A whiff of cigarette smoke caught the breeze, and the smell of flowers from a nearby garden drifted in the stifling Mallorcan air.
Loreno pointed to a beautiful coral-pink villa, up ahead, pretty flower boxes in the window. Lawn watered and green.
“So,” Reznick said, turning to the kid, “just so we’re clear, the guy you saw in the RV just before the yacht exploded was the same guy who was renting this pink house.”
“The pink house, yes. I swear, señor, it was him.”
“How can you be so sure?”
“I just know. They had identical mustaches. The same white Lacoste polo shirt. The same sunglasses. But there were two men at the house.”
Reznick’s interest was slightly piqued after what he’d just seen. “Could you tell what they were? The sunglasses. I mean, were they Ray-Ban Wayfarers, for example?”
“No.”
“How can you be so sure?”
“My father has Wayfarers.
I want a pair.”
“So what did the guy have?”
“Aviators. Mirror aviators.”
Reznick handed the kid a twenty-euro bill. “You’ve been incredibly helpful.” He wondered briefly if he should show the kid the picture of the guy in his hotel room. But he decided against it, at least for now.
He turned to look at the pink house. “So the guy was living in the pink house, and you were cleaning the pool next door, and you saw him once on the balcony of the pink house?”
“The other side of the house, away from the street. I could see from the poolside. There was a younger guy with him. He was about my age.”
“Did you see the guy on the balcony for long—the one who was in the RV?”
“A few moments, and then he went back inside.” Loreno shielded his eyes from the sun. “You want to speak to the lady whose pool I cleaned? The woman next door?”
“She won’t mind?”
“No, she won’t mind. She is a good friend of my mother.”
Reznick followed the kid down a path to the front door of the house next door.
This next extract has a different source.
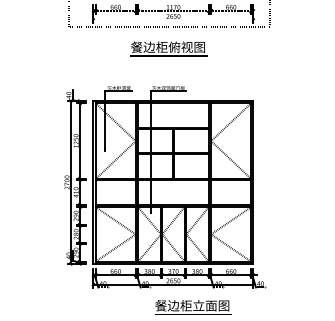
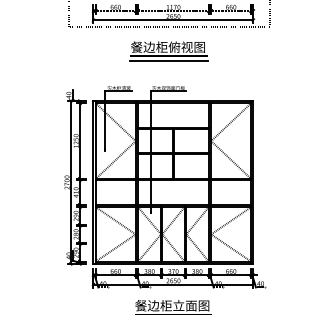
line at (173, 20): none -> present
line at (169, 60): none -> present
text at (193, 307) position: (193, 307) -> (173, 307)
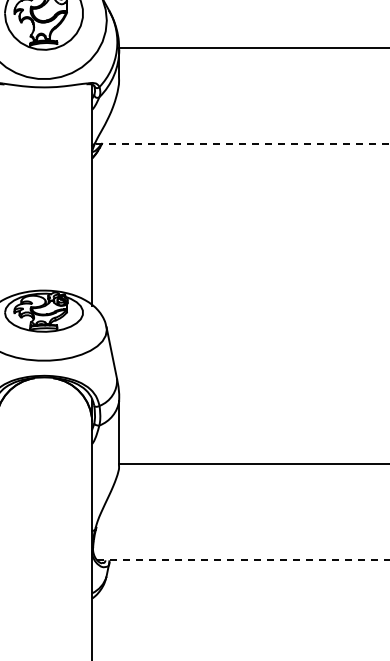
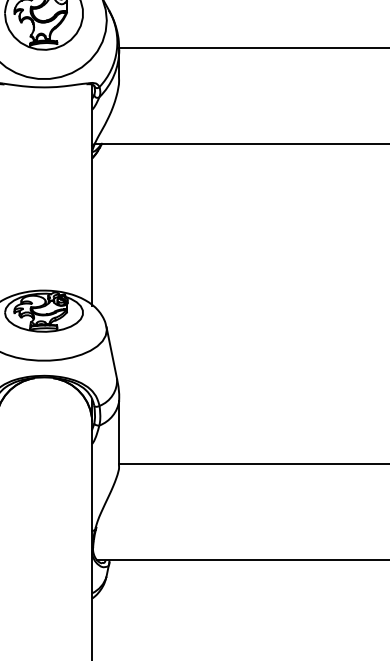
line at (242, 143): dashed -> solid
line at (244, 560): dashed -> solid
Loreno knocked and stepped forward. A little while later, the door opened. A stick-thin gray-haired woman smiled beatifically. She held flowers in her hands as if she had just cut them in her garden.
The kid spoke in Spanish, turning to point at Reznick.
The old woman looked quizzically at Reznick and signaled him inside.
“Do you speak English?” he asked.
The woman smiled. “Not fluent, señor, but enough to get by.” She invited him into the kitchen. The woman put the flowers in a vase with water and washed her hands before they sat down, and she made them both a strong coffee.
Reznick took a sip. “The way I like it,” he said.
“My late husband, he was the same. Loved strong, black coffee.”
“I’m sorry to bother you. I’m here in your beautiful town because a friend of mine from America was on vacation recently. She died in an explosion on a yacht, about a week ago.”